The Word of God reveals and when we speak it faithfully it reveals the gods within our lives that we do not want destroyed. It reveals the love of self over the love of God. There are three means through which we are tempted; the devil, the world, and our own sinful nature. The Word of God attacks all three but it is from our sinful nature that the question arises, “What have you to do with me, Jesus?” And here is the beauty of our Gospel text today.
“But Jesus rebuked him, saying, “Be silent, and come out of him!” And the unclean spirit, convulsing him and crying out with a loud voice, came out of him.” (Mark 1:25-26) Jesus separated the unclean spirit from the man. Jesus cast out the demon and preserved the man. That is what Jesus does. That is the doing He does. Together the man and the unclean spirit ask the question, “What have you to do with us?” And Jesus does what He does. He removes the unclean and restores life. He destroys the sinful nature and recreates the saint. But notice that it was not without pain and crying.
If we are honest with ourselves we have to confess that we do not like to ask the question because we are fearful of the answer. We know that if we ask Jesus, “What have you to do with me?” His answer will probably bring forth much convulsing and crying out. The sinful nature within does not die peacefully. It is constantly fighting against the authority of Jesus. If you don’t believe me just consider the thoughts that go through your head when I speak these words: you are forgiven. Did you receive them in their fullness or did the attacks start to come? Did the sinful nature within cry out that you are not that bad of a sinner? Did it cry out that God is not capable of forgiving a specific sin?

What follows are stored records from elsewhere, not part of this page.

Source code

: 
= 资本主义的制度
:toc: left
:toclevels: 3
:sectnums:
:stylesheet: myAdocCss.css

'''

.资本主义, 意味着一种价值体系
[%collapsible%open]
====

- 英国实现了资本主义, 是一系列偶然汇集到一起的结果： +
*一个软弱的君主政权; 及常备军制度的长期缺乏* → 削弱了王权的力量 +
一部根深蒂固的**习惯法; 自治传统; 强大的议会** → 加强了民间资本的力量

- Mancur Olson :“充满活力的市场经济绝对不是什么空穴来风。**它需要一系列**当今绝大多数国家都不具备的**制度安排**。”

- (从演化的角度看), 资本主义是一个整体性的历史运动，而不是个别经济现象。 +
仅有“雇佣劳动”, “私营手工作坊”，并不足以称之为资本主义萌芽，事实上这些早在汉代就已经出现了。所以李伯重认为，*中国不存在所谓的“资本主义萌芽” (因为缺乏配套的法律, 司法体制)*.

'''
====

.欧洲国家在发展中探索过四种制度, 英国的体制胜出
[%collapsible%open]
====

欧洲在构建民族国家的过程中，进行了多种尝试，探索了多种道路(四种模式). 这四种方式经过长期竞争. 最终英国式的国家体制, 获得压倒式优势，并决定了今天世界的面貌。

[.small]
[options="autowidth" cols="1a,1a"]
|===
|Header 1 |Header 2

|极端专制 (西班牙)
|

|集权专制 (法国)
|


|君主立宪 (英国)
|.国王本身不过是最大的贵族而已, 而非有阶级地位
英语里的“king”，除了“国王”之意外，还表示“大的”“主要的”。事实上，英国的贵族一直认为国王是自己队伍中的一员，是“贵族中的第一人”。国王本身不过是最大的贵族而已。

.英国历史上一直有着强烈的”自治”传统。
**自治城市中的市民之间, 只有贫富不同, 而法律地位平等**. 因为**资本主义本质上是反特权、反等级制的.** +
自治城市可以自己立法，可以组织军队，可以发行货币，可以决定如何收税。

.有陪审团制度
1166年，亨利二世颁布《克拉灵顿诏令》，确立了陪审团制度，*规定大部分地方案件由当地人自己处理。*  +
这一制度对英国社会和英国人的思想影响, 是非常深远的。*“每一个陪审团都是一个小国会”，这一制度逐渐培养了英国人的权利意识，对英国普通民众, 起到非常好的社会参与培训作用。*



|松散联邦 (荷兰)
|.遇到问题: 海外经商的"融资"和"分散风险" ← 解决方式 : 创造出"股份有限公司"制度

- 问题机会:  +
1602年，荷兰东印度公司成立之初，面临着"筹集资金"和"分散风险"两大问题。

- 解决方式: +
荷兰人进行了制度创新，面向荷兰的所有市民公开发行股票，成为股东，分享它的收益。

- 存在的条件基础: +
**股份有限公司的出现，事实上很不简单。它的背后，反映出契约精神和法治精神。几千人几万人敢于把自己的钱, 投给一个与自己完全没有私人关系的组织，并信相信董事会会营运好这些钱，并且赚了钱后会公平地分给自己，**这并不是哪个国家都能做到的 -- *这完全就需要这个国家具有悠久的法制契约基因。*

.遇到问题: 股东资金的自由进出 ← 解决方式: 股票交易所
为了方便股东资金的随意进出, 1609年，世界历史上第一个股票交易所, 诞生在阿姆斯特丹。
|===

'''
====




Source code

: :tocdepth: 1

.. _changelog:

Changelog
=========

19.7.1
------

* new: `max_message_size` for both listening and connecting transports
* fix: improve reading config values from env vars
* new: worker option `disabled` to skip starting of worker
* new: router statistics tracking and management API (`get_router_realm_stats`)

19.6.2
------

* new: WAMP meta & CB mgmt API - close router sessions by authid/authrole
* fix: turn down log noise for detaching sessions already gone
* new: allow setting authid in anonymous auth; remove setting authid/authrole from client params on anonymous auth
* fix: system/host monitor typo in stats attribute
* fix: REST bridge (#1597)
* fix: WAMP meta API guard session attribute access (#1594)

Or did it simply cry out, “What have you to do with us, Jesus?”
You know the answer to that question. You know that He is the Holy one of God who has already taken your sin to the cross. That is what He has to do with you. That is what He did with you. We were all like sheep who had gone astray but the great Shepherd of our souls took on flesh and came into our world for one thing, to do for us what we could not do. He came to redeem us and restore us back to God. Jesus did what He did. He destroyed the works of the devil and all his demons and He brought life and light to the world. He brought life and light to you and to me. Jesus still does what He does. He is still doing that doing He does. He is still interceding on our behalf separating the sin from the saint.
In a matter of minutes you will taste and see afresh the doing He does. You will partake of the very body and blood of Jesus and in your doing you will receive the doing that He did for you upon the cross. You will taste the true forgiveness that is yours. As you approach the table go ahead and aske the question, “What have you to do with me Jesus?” Then hear Him say, “I do the forgiveness of all your sin. I do the peace within you.” Amen.